A quadratic function is a polynomial function of degree 2. Its general form is y equals a x squared plus b x plus c, where a, b, and c are constants, and a cannot be zero. The graph of a quadratic function is always a parabola, which has a distinctive U-shape or inverted U-shape.
The coefficient 'a' plays a crucial role in determining the shape and orientation of the parabola. When 'a' is positive, the parabola opens upward like a U-shape. When 'a' is negative, it opens downward like an inverted U. The absolute value of 'a' affects the width: larger values make the parabola narrower, while smaller values make it wider.
Every parabola has two key features: the vertex and the axis of symmetry. The vertex is the highest or lowest point of the parabola, depending on whether it opens upward or downward. The axis of symmetry is a vertical line that passes through the vertex, dividing the parabola into two mirror-image halves. For any quadratic function y equals a x squared plus b x plus c, the x-coordinate of the vertex can be found using the formula x equals negative b over 2a.

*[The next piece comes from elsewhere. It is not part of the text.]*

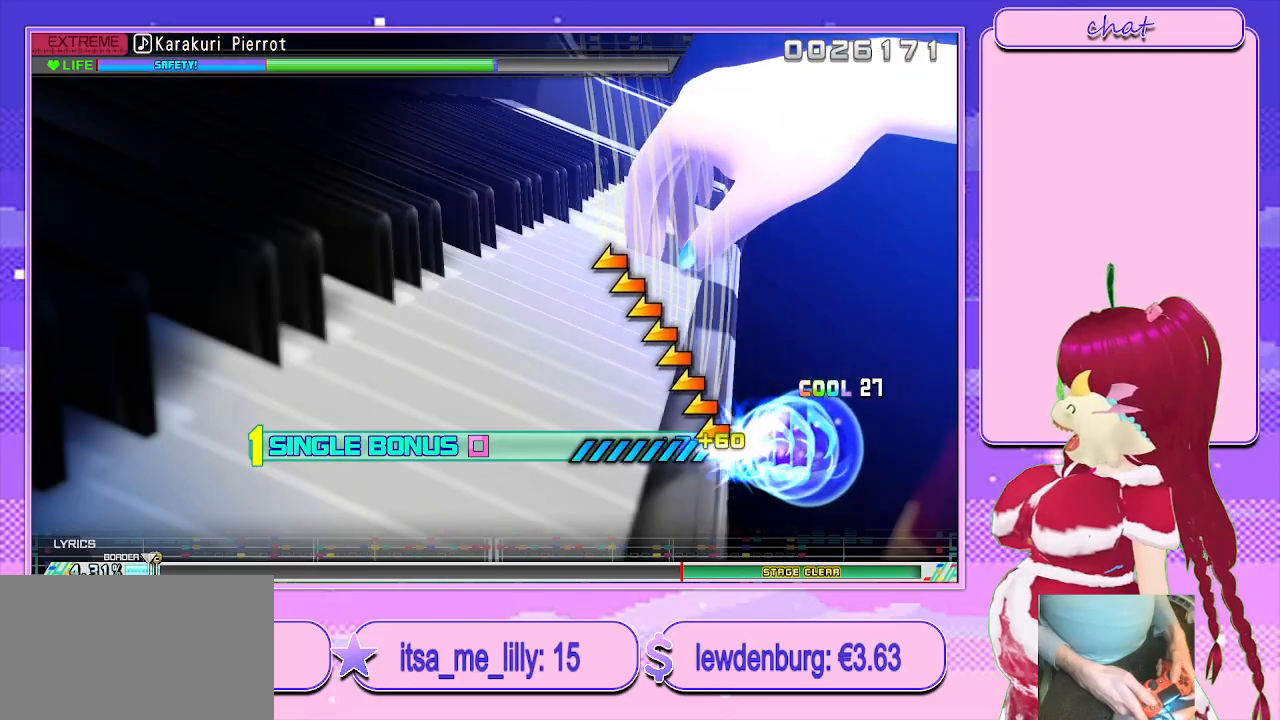
{"buttons": ["L2"], "left_stick": "left", "right_stick": "center", "events": []}
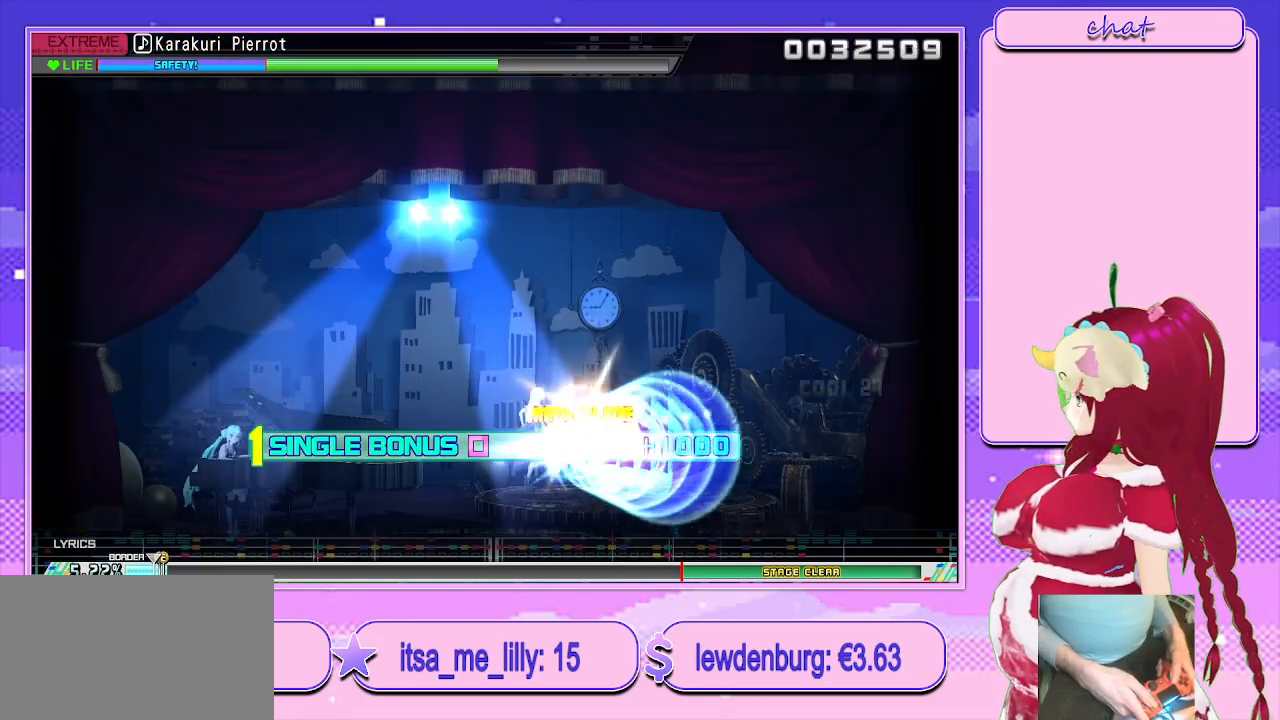
{"buttons": ["L2"], "left_stick": "center", "right_stick": "center", "events": [[183, "left_stick", "center"]]}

Quadratic functions can be written in three different forms, each highlighting different properties. The standard form y equals a x squared plus b x plus c is most common. The vertex form y equals a times x minus h squared plus k makes it easy to identify the vertex at coordinates h, k. The factored form y equals a times x minus r1 times x minus r2 clearly shows the x-intercepts or roots at r1 and r2. Each form is useful for different purposes in solving problems.
Quadratic functions have numerous real-world applications. In physics, they describe projectile motion, such as the path of a thrown ball. In economics, they model profit optimization problems. Engineers use them in bridge design and architecture for parabolic arches. The example shown demonstrates a projectile's height over time, where the quadratic function helps us find the maximum height and determine when the object will land. Understanding quadratic functions is essential for solving many optimization problems in science, engineering, and everyday life.